Amministrazione giudiziaria per Valentino Bags Lab, i giudici contestano alla società (non indagata), che ha sede nell'hinterland milanese, un presunto omesso controllo sullo sfruttamento del lavoro in alcuni opifici cinesi nella catena dei subappalti della produzione

 

Bufera su Valentino.

COSA SUCCEDE A VALENTINO BAGS LAB

La Valentino Bags Lab srl, società di produzione di borse e accessori da viaggio della controllante Valentino spa, casa di alta moda fondata negli anni ’60 del secolo scorso da Valentino Garavani e oggi di proprietà di un fondo della famiglia reale del Qatar, Mayhoola for Investment, non avrebbe “messo in atto misure idonee alla verifica delle reali condizioni lavorative” in alcuni opifici cinesi nella catena dei sub-appalti della produzione e delle “capacità tecniche delle aziende appaltatrici, tanto da agevolare colposamente soggetti raggiunti da corposi elementi probatori in ordine al delitto di caporalato”.

L’AMMINISTRAZIONE GIUDIZIARIA

Per questi motivi la Sezione misure di prevenzione del Tribunale di Milano ha disposto l’amministrazione giudiziaria per la Valentino Bags Lab srl per un presunto omesso controllo sullo sfruttamento del lavoro. Gli accertamenti in sette opifici a conduzione cinese, condotti dal Nucleo ispettorato del lavoro dei carabinieri, sono stati coordinati dal pm Paolo Storari.

UNA ESTERNALIZZAZIONE COMPLETA

Ed è proprio durante gli accertamenti che gli inquirenti hanno riscontrato l'”utilizzo e sfruttamento di manodopera irregolare e clandestina; transito degli oggetti irregolari da un opificio all’altro; presenza, in tutti i casi esaminati, del medesimo committente della produzione in sub appalto”.

DISPOSITIVI DI SICUREZZA RIMOSSI DAI MACCHINARI

Secondo l’accusa l’azienda appaltatrice non avrebbe alcuna reale capacità produttiva, solo la “campionatura del materiale” e l’esternalizzazione sarebbe totale e permetterebbe di abbattere i costi “grazie all’impiego di manodopera irregolare e clandestina”. La sicurezza degli operai del settore moda è stata messa a rischio “dalla rimozione di dispositivi di sicurezza dalle macchine (spazzolatrici, incollatrici, adesivatrici, macchine spaccapelle)” e “dalla non corretta custodia dei materiali chimici e infiammabili”.

Dati di annotazione dei riquadri
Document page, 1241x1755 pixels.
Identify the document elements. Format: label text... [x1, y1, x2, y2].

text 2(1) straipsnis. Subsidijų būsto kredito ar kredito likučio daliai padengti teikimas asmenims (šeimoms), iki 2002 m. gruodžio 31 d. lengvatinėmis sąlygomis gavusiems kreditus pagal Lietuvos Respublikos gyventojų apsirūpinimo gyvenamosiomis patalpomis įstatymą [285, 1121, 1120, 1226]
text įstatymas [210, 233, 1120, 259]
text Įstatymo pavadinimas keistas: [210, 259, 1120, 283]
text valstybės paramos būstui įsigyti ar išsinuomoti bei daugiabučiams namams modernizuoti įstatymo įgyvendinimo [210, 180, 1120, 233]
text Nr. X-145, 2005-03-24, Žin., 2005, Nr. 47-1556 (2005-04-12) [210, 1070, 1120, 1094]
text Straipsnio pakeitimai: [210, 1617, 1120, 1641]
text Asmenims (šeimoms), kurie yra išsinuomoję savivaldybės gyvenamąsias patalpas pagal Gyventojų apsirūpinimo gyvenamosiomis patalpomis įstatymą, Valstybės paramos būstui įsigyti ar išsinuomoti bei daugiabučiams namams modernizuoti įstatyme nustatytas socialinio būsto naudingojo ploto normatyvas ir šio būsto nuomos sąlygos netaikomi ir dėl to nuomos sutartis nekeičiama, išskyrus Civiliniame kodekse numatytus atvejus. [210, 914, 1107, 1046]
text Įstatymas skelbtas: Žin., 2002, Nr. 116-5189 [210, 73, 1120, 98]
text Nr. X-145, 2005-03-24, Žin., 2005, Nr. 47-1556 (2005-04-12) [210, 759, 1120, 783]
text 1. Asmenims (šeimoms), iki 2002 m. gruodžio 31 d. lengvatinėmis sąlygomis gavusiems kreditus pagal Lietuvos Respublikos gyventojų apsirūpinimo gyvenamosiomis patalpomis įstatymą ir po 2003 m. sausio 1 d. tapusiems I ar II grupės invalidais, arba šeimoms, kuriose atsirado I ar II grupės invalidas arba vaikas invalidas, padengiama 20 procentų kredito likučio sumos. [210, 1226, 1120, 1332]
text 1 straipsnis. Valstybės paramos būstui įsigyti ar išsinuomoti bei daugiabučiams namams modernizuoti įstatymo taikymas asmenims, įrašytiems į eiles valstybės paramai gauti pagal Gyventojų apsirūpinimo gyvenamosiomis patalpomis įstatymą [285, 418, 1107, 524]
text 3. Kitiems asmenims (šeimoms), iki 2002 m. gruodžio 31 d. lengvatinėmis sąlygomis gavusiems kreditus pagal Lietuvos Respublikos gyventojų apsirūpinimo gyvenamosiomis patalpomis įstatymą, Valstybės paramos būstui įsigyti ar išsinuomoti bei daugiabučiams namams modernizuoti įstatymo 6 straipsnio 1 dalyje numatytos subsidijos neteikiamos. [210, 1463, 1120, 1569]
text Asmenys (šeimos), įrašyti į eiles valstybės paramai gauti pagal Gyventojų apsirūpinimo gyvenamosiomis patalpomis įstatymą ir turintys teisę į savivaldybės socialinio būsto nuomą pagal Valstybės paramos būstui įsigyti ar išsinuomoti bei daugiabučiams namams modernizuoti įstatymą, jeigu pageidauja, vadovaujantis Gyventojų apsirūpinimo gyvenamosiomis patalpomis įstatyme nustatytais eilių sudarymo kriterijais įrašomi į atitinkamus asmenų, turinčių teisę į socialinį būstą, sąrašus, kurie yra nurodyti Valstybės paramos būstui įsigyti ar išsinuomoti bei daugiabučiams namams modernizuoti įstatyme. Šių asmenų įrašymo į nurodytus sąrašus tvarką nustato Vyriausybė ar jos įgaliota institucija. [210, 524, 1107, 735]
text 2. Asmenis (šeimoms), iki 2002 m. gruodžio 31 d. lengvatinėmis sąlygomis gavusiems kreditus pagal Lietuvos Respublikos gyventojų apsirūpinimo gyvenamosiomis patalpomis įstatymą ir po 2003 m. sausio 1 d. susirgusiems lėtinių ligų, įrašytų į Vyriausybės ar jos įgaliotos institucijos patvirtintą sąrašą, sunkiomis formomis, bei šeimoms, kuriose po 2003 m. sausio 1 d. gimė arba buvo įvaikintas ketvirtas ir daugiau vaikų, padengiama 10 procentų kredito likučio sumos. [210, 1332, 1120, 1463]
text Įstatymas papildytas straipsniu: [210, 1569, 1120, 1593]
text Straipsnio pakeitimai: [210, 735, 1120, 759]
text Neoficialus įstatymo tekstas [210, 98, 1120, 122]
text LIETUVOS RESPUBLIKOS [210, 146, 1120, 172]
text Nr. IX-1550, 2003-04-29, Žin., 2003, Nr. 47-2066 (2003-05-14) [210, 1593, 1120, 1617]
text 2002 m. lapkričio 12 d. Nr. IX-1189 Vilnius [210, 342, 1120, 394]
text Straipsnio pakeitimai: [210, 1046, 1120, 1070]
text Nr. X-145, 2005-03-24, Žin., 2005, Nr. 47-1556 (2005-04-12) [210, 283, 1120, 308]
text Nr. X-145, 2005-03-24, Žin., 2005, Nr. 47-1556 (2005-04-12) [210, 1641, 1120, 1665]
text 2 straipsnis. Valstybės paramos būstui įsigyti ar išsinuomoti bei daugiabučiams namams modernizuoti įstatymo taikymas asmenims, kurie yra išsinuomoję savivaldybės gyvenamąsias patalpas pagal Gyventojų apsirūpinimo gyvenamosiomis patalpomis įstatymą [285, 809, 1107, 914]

● CONSEGNA 1:
Trascrivi le righe dei record partendo dall'inizio dei record e fermandoti dopo la riga che contiene "Identify the document", inclusa.
● CONSEGNA 2:
Prosegui l'articolo sull'amministrazione giudiziaria di Valentino Bags Lab a partire dal punto in cui si interrompe.
Il testo e i record sono indipendenti l'uno dall'altro.

● RISPOSTA 1:
Document page, 1241x1755 pixels.
Identify the document elements. Format: label text... [x1, y1, x2, y2].

● RISPOSTA 2:
COSA HANNO TROVATO GLI INQUIRENTI NEI CAPANNONI

Nei capannoni sarebbero emerse situazioni estremamente critiche: dormitori abusivi, “ragazze cinesi” che avviavano l’attività di “cucitura” e “incollaggio pelli” prima delle 8 e dopo le 19 “continuano ancora”, lavoratori “in nero” che “dormono e mangiano al piano superiore”.

OPERAI “SEMPRE A DISPOSIZIONE DEL DATORE DI LAVORO”

E sono proprio le situazioni abitative ad aver attratto l’attenzione degli inquirenti: oltre agli “ambienti abusivi e insalubri” a tal punto da essere definiti “degradanti” per via di “condizioni igienico sanitarie sotto minimo etico”, il fatto che fossero negli “stessi luoghi di lavoro o in stabili adiacenti”, fa ritenere che gli operai fossero “sempre a disposizione del datore di lavoro e di fatto continuamente sorvegliati”, ovviamente con pagamenti “sotto soglia”. Una modalità rodata e perfezionata in modo tale che per evitare blocchi nella produzione vi sarebbero stati passaggi di “blocchi di lavoratori”, anche filippini, da un opificio all’altro.

“UNA ILLECITA POLITICA DI IMPRESA”

La procura parla in merito di “una prassi illecita così radicata e collaudata da poter essere considerata inserita in una più ampia politica d’impresa diretta all’aumento del business”.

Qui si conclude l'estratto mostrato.